4) Sometimes I’m secretly happy to hand him over the babysitter so I can work. I honestly would prefer to be a stay-at-home-mom and dream of winning the lottery and making it happen (unfortunately I am too practical to buy lottery tickets and thus this dream is sure to remain unfulfilled), but I’d be lying if I claimed to be sad about the situation every day. There are days when working actually seems easier than parenting and I am happy to let someone else handle that while I use a different part of my brain for a few hours.

3) Any time he doesn’t seem interested in me, I worry that he’s developing autism. As an avid Babysitters Club fan in my youth (and in my adulthood; I may or may not have a box containing books 1-79 in my closet at this very moment), I learned all about autism via the horribly-written and grossly inaccurate Kristy and the Secret of Susan. Despite every other thing I’ve ever read about autism in the ensuing years, I remain convinced that my child could at any moment morph into a catatonic piano-playing savant.

(necessary disclaimer: I would of course still love my child if he were to follow in the aforementioned Susan’s footsteps. And yes, I know not all people with autism are savants. Take it up with Ann M. Martin.)

2) Now that he falls asleep on his own, I miss rocking him to sleep in my arms. I actually get really excited when he needs to be rocked back to sleep every once in a while, because during the day he never wants to snuggle with me for more than two minutes at a time (he’d much rather be climbing on me or throwing toys or trying to crawl behind the TV).
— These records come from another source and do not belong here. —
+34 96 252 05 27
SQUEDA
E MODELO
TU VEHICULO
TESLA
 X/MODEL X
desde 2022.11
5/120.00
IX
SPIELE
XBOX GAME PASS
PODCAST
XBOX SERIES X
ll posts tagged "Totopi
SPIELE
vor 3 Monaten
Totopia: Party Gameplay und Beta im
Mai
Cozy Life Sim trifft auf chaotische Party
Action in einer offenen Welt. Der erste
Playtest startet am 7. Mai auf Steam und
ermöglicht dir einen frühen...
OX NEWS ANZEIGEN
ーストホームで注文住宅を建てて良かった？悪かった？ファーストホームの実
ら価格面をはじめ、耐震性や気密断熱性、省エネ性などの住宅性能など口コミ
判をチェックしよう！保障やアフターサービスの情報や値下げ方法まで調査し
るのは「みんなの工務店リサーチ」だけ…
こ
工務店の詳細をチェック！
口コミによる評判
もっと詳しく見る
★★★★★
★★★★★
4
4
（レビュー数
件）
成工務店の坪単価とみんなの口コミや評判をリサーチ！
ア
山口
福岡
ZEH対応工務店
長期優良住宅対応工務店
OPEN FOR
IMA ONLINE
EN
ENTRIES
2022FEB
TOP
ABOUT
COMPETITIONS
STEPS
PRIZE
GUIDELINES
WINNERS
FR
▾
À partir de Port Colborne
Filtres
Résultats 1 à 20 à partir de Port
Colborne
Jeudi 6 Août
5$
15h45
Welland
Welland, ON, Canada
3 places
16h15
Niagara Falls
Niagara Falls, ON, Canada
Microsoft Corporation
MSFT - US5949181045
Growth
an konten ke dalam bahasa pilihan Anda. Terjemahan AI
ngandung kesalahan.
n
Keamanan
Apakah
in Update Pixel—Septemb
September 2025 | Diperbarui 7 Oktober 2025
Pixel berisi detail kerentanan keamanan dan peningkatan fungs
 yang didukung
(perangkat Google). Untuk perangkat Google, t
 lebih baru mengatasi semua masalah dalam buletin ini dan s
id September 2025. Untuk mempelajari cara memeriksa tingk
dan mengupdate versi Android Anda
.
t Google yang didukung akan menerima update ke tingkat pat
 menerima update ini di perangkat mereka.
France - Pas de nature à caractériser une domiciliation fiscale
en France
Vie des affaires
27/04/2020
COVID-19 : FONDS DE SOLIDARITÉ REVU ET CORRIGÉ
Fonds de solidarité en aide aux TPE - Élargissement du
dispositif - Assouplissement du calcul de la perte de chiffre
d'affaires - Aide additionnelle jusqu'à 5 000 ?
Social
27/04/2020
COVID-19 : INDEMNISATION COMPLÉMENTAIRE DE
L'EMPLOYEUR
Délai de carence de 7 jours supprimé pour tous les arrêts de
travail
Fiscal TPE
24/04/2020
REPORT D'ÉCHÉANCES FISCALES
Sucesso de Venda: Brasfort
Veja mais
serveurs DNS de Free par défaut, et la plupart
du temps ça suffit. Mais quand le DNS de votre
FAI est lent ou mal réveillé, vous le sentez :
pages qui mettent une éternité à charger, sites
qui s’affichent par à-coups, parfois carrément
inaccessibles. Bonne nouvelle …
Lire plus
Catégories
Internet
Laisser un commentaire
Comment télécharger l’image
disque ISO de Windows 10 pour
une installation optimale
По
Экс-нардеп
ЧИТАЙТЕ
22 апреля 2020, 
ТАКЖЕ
I just don’t want to have to do it every night.

1) I think I’m a really good mom. I’m not perfect by a longshot, and I’m admittedly quite insane. But despite all my worries and all the self-deprecation, I can’t help but look at this face and think “I must be doing something right”:

Shit, now I’m out of things to blog about. Let’s hope Bubba does something cute and/or gives me a new reason to worry* ASAP so I have something to write about.

*something innocuous, of course. I feel I must include this qualifier lest I invite pain and suffering upon myself; The Universe is a spiteful bitch.

5 thoughts on “Top Ten Tuesday: Mommy Confessional

  1. I love that you worry. Believe you me, I see way toooo many parents at work who aren’t worried enough. Better to worry a little over his piano-savant possibilities than not be worried enough because he’s three and not talking. FYI, that’s totally a reason to worry! I’m confident you’ll keep the worry to a minimum. Because anyone with that many BabySitter Club books to catch up on can’t worry that much.

  2. I love these posts…they remind me of the mom-to-a-baby days!!! I missed that Babysitter Club book…I must have been too old by the time that one came out!

  3. I STILL freak out all the time when my daughter sleeps too long, which always results in me waking her up by checking on her, then having a cranky baby the rest of the day. Moral of the story? If she’s dead, me barging in there won’t change things, so I might as well let her sleep for another half hour.